● Task set:
(a) From the passage on architectural beauty, write out the part that opens with the words containing "Too many definitions" and closes with "politics, and science.".
(b) In the passage on architectural beauty, whose advice does Alberti say we should follow?

● Passage shown:
====

Too many definitions of architectural beauty have proved their case, enjoyed their vogue, provoked their opposition, and left upon the vocabulary of art their legacy of prejudice, ridicule, and confusion…Not only do we inherit the wreckage of past controversies, but those controversies themselves are clouded with the dust of more heroic combats, and loud with the battle-cries of poetry and morals, philosophy, politics, and science.
To the Greek philosophers the product of architecture was perceived as a work of art, which permitted them to think that, outside in the macrocosmos, an objective criterion of the “beautiful” exists. But even then the “beautiful” was never defined purely and simply by the subjective pleasure it produces. The idea of the “beautiful” was generally associated with the need to measure and apply the rules of proportion as a device or as the reflection of an order external to the human being. Socrates talked about the harmony that characterizes the work of artists and architects, and several centuries later Alberti wrote in response “We should follow Socrates' advice, that something that can only be altered for the worse can be held to be perfect,” a theme he repeats: “Beauty is that reasoned harmony of all the parts within the body, so that nothing may be added, taken away, or altered, but for the worse” (Alberti [1486] 1988: bk. 6, ch. 2).

====

[Collected data entries]
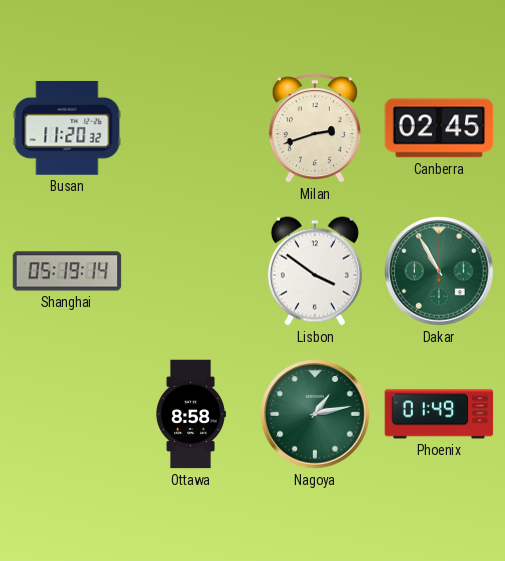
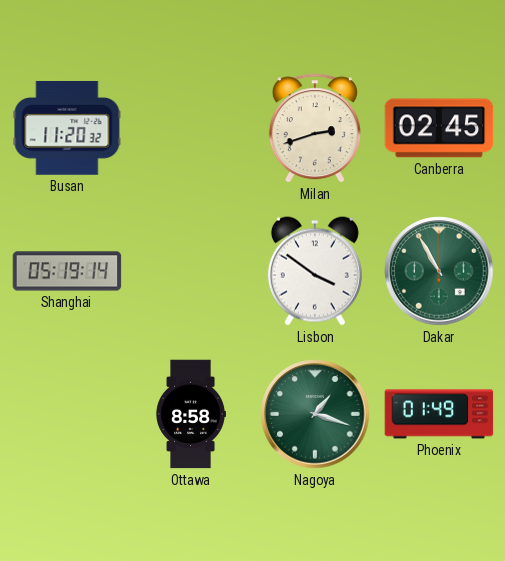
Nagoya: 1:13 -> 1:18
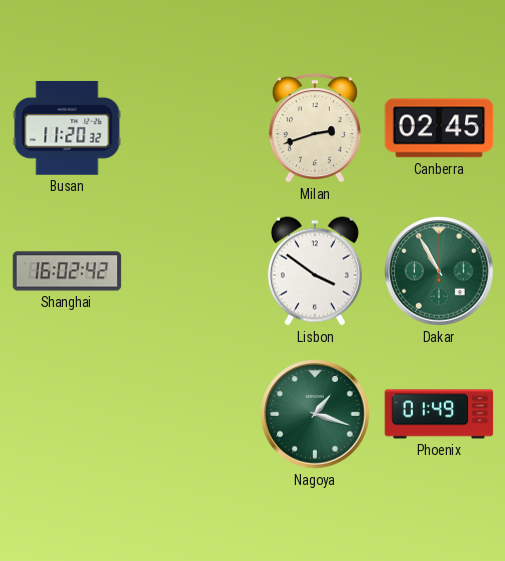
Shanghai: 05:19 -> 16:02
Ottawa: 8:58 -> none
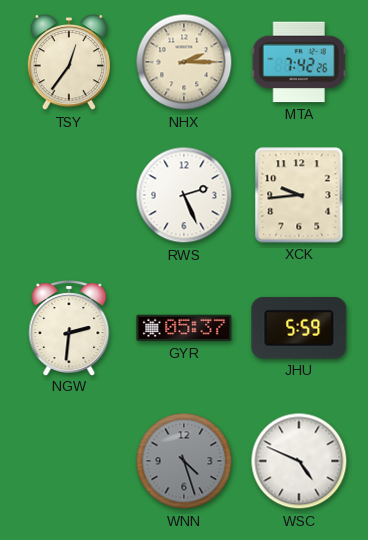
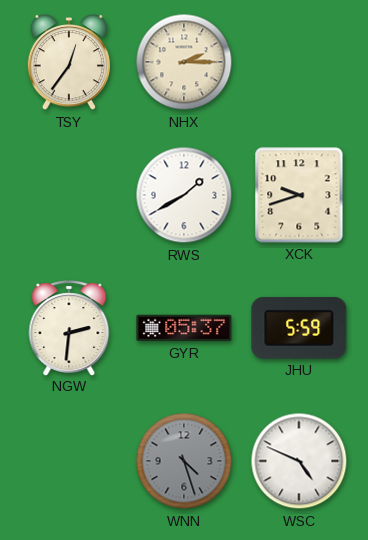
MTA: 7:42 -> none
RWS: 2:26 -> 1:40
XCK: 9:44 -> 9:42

====

● List of solutions:
(a)
Too many definitions of architectural beauty have proved their case, enjoyed their vogue, provoked their opposition, and left upon the vocabulary of art their legacy of prejudice, ridicule, and confusion…Not only do we inherit the wreckage of past controversies, but those controversies themselves are clouded with the dust of more heroic combats, and loud with the battle-cries of poetry and morals, philosophy, politics, and science.

(b) Socrates' advice.